Relationship of Foot Type to Callus Location in Healthy Subjects

  • Jung, Do-Young (Dept. of Prosthetics and Orthotics, Suncheon First College) ;
  • Kim, Moon-Hwan (Dept. of Rehabilitation Medicine, Wonju Christian Hospital, Wonju College of Medicine, Yonsei University) ;
  • Chang, In-Su (Dept. of Prosthetics and Orthotics, Suncheon First College)
  • Received : 2006.10.04
  • Accepted : 2006.10.30
  • Published : 2006.11.19


The purpose of this study was to determine whether a relationship existed between foot type and the location of plantar callus in healthy subjects. Twenty-five healthy subjects with plantar callus were recruited for this study. Foot deformities were classified according to the operational definitions as 1) a compensated forefoot varus, 2) an uncompensated forefoot varus or forefoot valgus, or 3) a compensated rearfoot varus. The location of plantar callus was divided into two regions. Fourteen of the 19 feet with compensated forefoot varus and six of the 9 feet showed plantar callus at the second, third or fourth metatarsal head. Five of the 6 feet with uncompensated forefoot varus and twenty of the 16 feet with forefoot valgus showed plantar callus at the first or fifth metatarsal head.

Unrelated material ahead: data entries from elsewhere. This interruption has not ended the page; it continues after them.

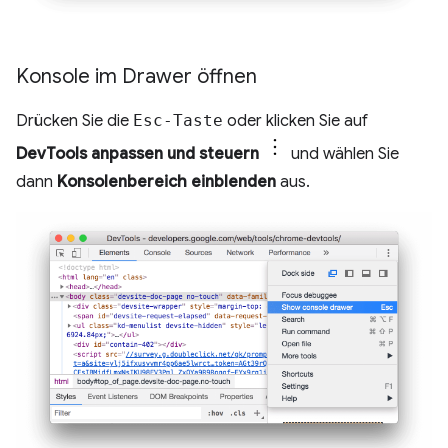
Konsole im Drawer öffnen
Drücken Sie die
Esc-Taste
oder klicken Sie auf
DevTools anpassen und steuern
und wählen Sie
dann
Konsolenbereich einblenden
aus.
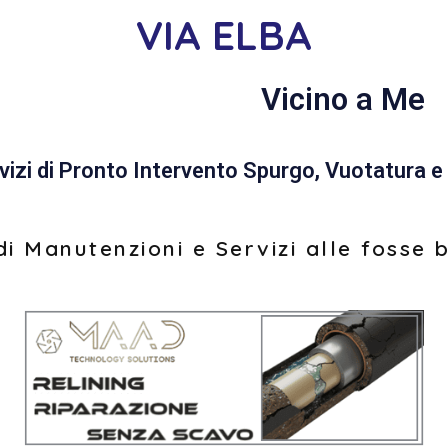
VIA ELBA
Vicino a Me
vizi di Pronto Intervento Spurgo, Vuotatura e 
i Manutenzioni e Servizi alle fosse 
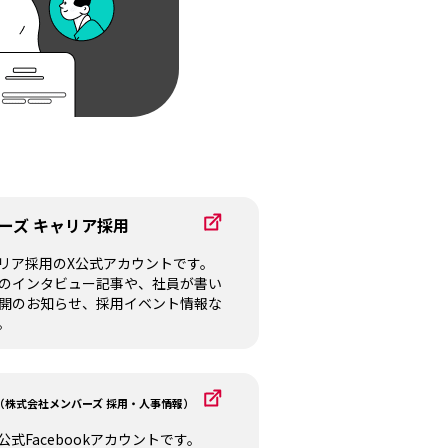
ーズ キャリア採用
リア採用のX公式アカウントです。
のインタビュー記事や、社員が書い
開のお知らせ、採用イベント情報な
。
（株式会社メンバーズ 採用・人事情報）
式Facebookアカウントです。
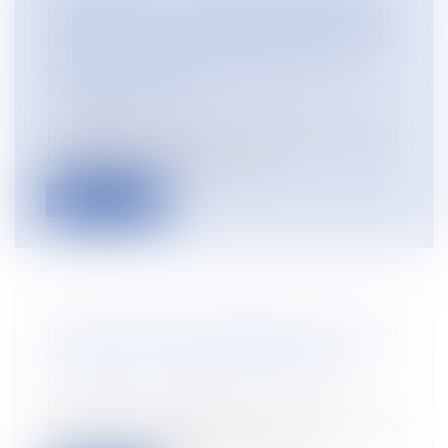
L'ARRÊTÉ DU 24 FÉVRIER 2026 FIXANT
LES MONTANTS UNITAIRES DES AIDES
COUPLÉES VÉGÉTALES POUR LA
CAMPAGNE 2025
Droit rural
L’arrêté du 5 juin 2026 modifie l’arrêté du 11
mars 2026 afin de fixer, pour...
Lire la suite
RUPTURE CONVENTIONNELLE : CE QUI
CHANGE AU 1ER SEPTEMBRE 2026
Droit du travail - Salariés
/
Relation
individuelles au travail
À partir du 1er septembre 2026, les salariés
qui partiront dans le cadre d’un...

A significant relationship was found between foot type and location of callus (p<.01). The results support the hypothesis that certain foot types are associated with characteristic patterns of pressure distribution and callus formation. We believe diabetic patients with insensitive feet and with the types of foot deformity should be fit with foot orthoses and footwears that accommodate their respective deformity in a position as near to the subtalar joint as possible with the goal of preventing plantar ulceration.